Emergency services director: public vs private sector pay

Public-sector pay in Morocco is about 8% more than private-sector pay for similar work. The private sector typically offers stronger upside and bigger bonuses; the public sector typically offers better benefits and stability.

Public vs private pay gap

7%

Public-sector workers earn this much more than private-sector workers in Morocco on average.

Public sector 239,300 MAD
Private sector 222,300 MAD

Emergency services director salary by city in Morocco

Emergency services director pay is not even across Morocco. The chart below shows the highest-paying cities in the dataset, followed by the full location table.

  • Casablanca
  • Tangier
  • Marrakech
  • Rabat
  • Agadir
LocationTypeAverageMedianRange
CasablancaCity683,800 MAD739,500 MAD315,700-1,088,800 MAD
TangierCity632,400 MAD596,100 MAD335,800-962,900 MAD
MarrakechCity626,800 MAD626,800 MAD314,500-972,200 MAD
RabatCity583,000 MAD535,900 MAD313,700-883,500 MAD
AgadirCity533,000 MAD502,200 MAD282,300-810,500 MAD


Emergency Services Director in Morocco: FAQs

  • How much does an emergency services director make per month in Morocco?

    An emergency services director in Morocco earns about 52,083 MAD a month before tax, based on an annual average of 625,000 MAD.

  • What's the salary range for an emergency services director in Morocco?

    Entry-level emergency services directors in Morocco start near 317,700 MAD. Top-end pay reaches around 962,900 MAD. The middle 50% of earners sit between 417,100 and 772,700 MAD.

  • Is the median emergency services director salary in Morocco higher or lower than the average?

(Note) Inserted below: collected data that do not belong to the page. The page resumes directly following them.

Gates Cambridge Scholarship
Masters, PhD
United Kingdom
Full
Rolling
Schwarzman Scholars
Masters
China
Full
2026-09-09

    The median is 610,100 MAD, lower than the average of 625,000 MAD. Half of emergency services directors in Morocco earn below the median, half earn above it.

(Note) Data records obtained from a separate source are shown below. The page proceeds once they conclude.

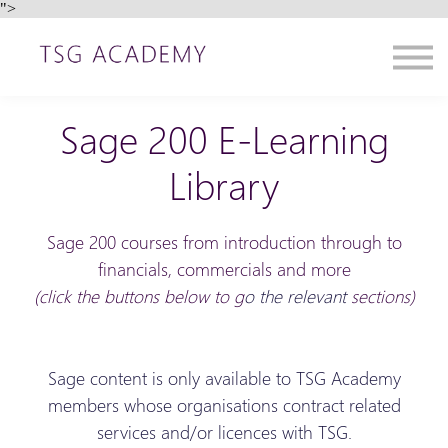
">
Contact us
About us
Sign in
Sign up
Sage 200 E-Learning
Library
Sage 200 courses from introduction through to
financials, commercials and more
(click the buttons below to g
o the relevant
sections)
Sage content is only available to TSG Academy
members whose organisations contract related
services and/or licences with TSG.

  • What's the gender pay gap for emergency services directors in Morocco?

    Men working as an emergency services director in Morocco earn around 17% more than women on average (677,100 vs 576,500 MAD a year).

  • Do emergency services directors in Morocco get bonuses?

    About 82% of emergency services directors in Morocco reported a bonus in the past 12 months. Reported bonuses ranged from 6% to 8% of base salary.

  • Do emergency services directors earn more in the public or private sector in Morocco?

    In Morocco, the public sector pays an emergency services director about 8% more on average. Public-sector pay tends to be steadier; private-sector pay tends to offer bigger upside.

  • How often do emergency services directors in Morocco get a pay raise?

    An emergency services director in Morocco sees a raise of around 14% every 17 months, equivalent to roughly 10% a year.